Dear Editor,

In the commentary on our paper [1], Hasslocher-Moreno [2] made the point that it is incorrect that indeterminate and digestive forms are not related to thromboembolic events and these events occur only in Chagas disease (CD) with cardiopathy. Our assumption is based on previous data in subjects with asymptomatic CD, which reported an increased prothrombin fragment 1 + 2, d-dimer, PAI-1, tissue factor pathway inhibitor antibodies (aTFPI), fibrinogen, ATM complex (T/IXa/Xa/Xia-AT), and degradation products of the fibrinogen/fibrin [3, 4]. Even though the results are inconclusive, there is still a strong evidence that in subjects with CD and without cardiomyopathy, the treatment with benznidazole reduces the hypercoagulable state. In particular, it decreases prothrombin fragment 1 + 2 (F1 + 2) and endogenous thrombin potential (ETP) [5, 6].

It is not known whether there are hypercoagulant mechanisms involve in the esophagus and/or intestine in indeterminate forms for CD. However, there is indirect evidence that in other clinical form of CD such as meningoencephalitis [7], the prothrombogenic activity may be present through an increase of neutrophil extracellular traps (NETs).

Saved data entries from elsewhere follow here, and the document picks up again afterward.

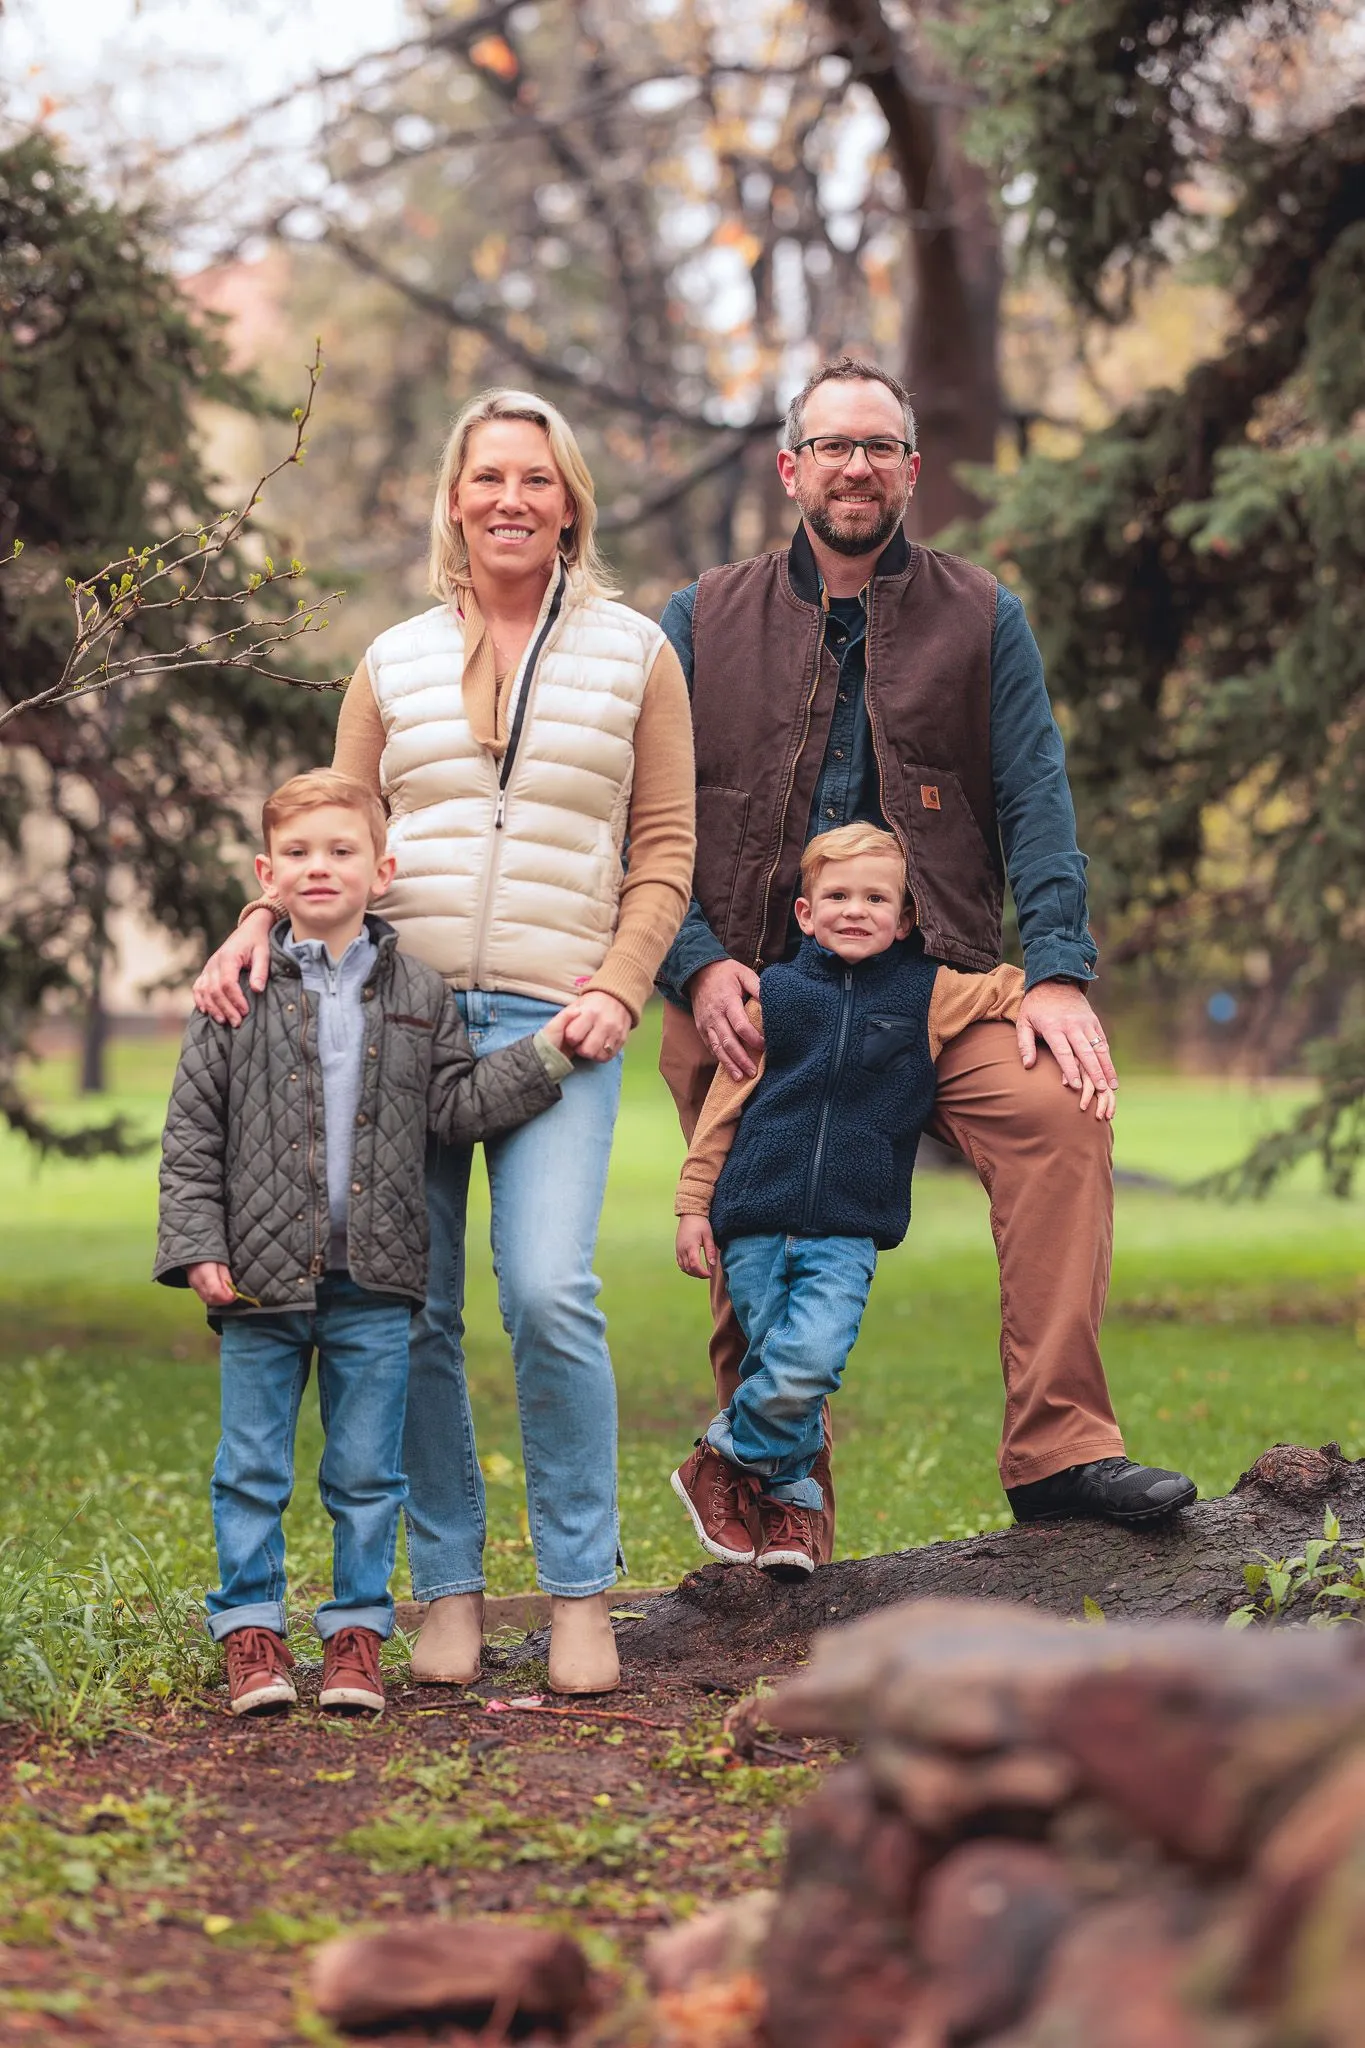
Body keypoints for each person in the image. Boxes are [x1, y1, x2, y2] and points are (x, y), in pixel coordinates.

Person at [190, 391, 695, 1696]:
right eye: (488, 479)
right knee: (404, 1312)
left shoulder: (639, 653)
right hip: (393, 1015)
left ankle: (582, 1591)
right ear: (455, 499)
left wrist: (625, 990)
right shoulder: (393, 660)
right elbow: (332, 823)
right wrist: (257, 917)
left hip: (554, 1021)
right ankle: (448, 1588)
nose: (511, 499)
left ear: (569, 499)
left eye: (536, 478)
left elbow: (667, 851)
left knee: (546, 1291)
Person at [657, 356, 1196, 1557]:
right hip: (753, 981)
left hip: (939, 983)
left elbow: (1038, 800)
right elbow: (641, 817)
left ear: (910, 468)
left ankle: (1061, 1450)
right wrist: (694, 965)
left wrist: (1055, 969)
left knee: (1060, 1109)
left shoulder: (980, 612)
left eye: (879, 447)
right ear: (791, 468)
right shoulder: (701, 616)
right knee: (760, 1227)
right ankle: (780, 1506)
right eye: (832, 446)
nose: (856, 466)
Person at [155, 770, 572, 1717]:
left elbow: (458, 1106)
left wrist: (552, 1051)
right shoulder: (238, 985)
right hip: (257, 1284)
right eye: (297, 853)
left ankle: (355, 1635)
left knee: (365, 1473)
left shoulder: (421, 992)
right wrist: (196, 1244)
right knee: (251, 1466)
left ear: (380, 870)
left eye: (341, 851)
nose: (319, 868)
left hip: (377, 1282)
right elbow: (192, 1131)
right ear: (268, 872)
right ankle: (252, 1633)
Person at [670, 825, 1080, 1575]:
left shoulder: (928, 993)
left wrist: (1047, 993)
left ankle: (719, 1457)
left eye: (874, 898)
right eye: (836, 896)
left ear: (904, 917)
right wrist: (694, 1205)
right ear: (803, 912)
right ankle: (792, 1503)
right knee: (772, 1359)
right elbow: (723, 1108)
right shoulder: (776, 996)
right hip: (756, 1218)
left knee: (810, 1362)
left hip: (848, 1229)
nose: (853, 910)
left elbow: (1006, 987)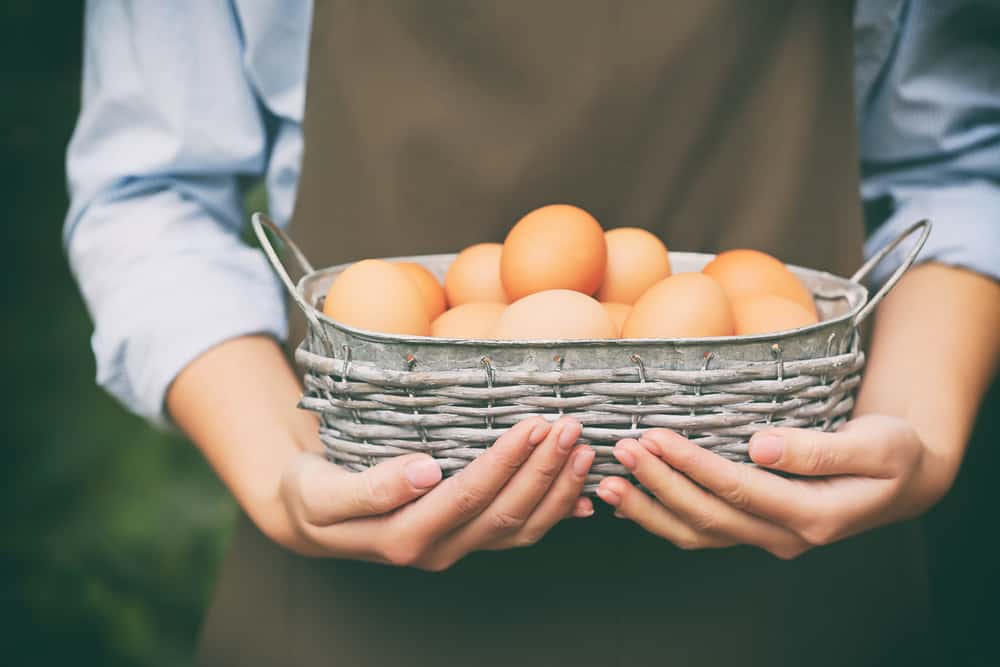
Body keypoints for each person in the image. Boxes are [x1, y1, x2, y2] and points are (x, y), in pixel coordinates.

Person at [65, 2, 999, 665]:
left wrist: (919, 425)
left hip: (802, 594)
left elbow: (958, 162)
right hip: (355, 594)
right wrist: (273, 461)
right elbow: (152, 195)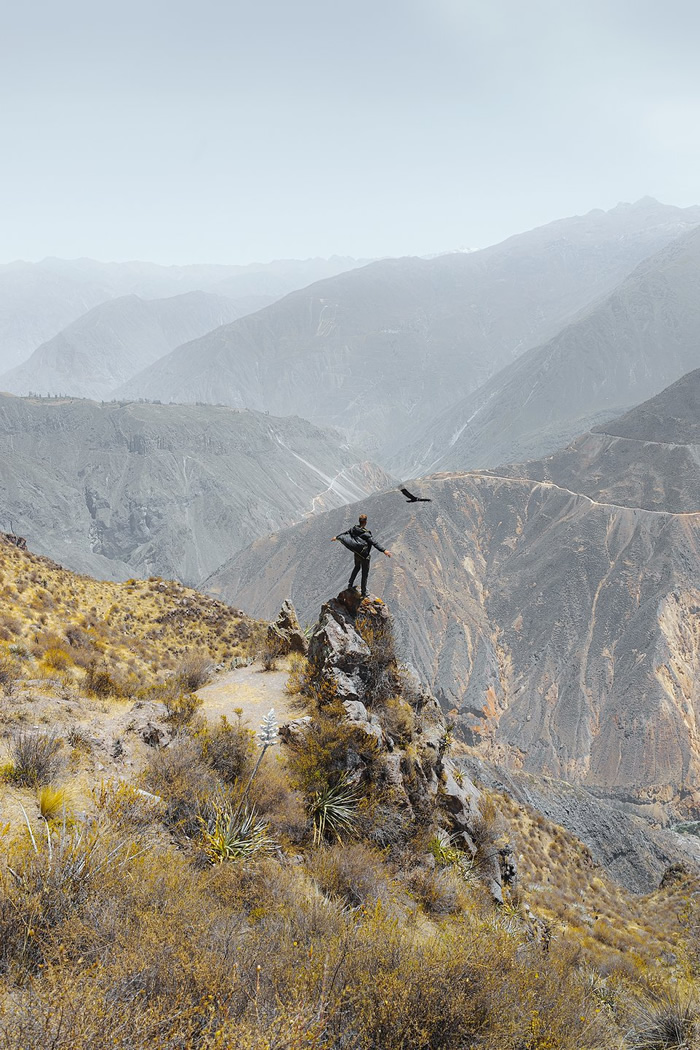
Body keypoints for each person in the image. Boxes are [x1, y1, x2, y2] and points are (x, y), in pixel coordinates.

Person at [331, 513, 392, 597]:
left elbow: (346, 533)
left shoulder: (354, 529)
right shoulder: (366, 534)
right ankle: (364, 592)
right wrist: (384, 550)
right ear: (365, 522)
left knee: (356, 567)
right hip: (364, 557)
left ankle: (350, 584)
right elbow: (375, 543)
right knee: (364, 573)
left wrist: (337, 537)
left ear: (359, 521)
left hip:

In the central nervous systems, there is increase in NETs of rats [8], dogs, and common possums, infected by Trypanosoma cruzi (T. cruzi) [9]. It is known that soluble molecules of T. cruzi stimulate neutrophils, resulting in the formation of NETs [10]. These are composed of DNA, histones, and elastase, which are promoters of immunothrombosis [11, 12]. In addition, NETs are recognized in different intestinal pathologies with disorders inflammatory that promote thrombosis and facilitate cancer progression [13].

Therefore, it cannot be ruled out that patients with CD, presenting with megaoesophagus or megacolon, do not have hypercoagulability. Specific studies are required in this pathology. More information on microthrombosis and endotheliopathy in CD is found in our work [1].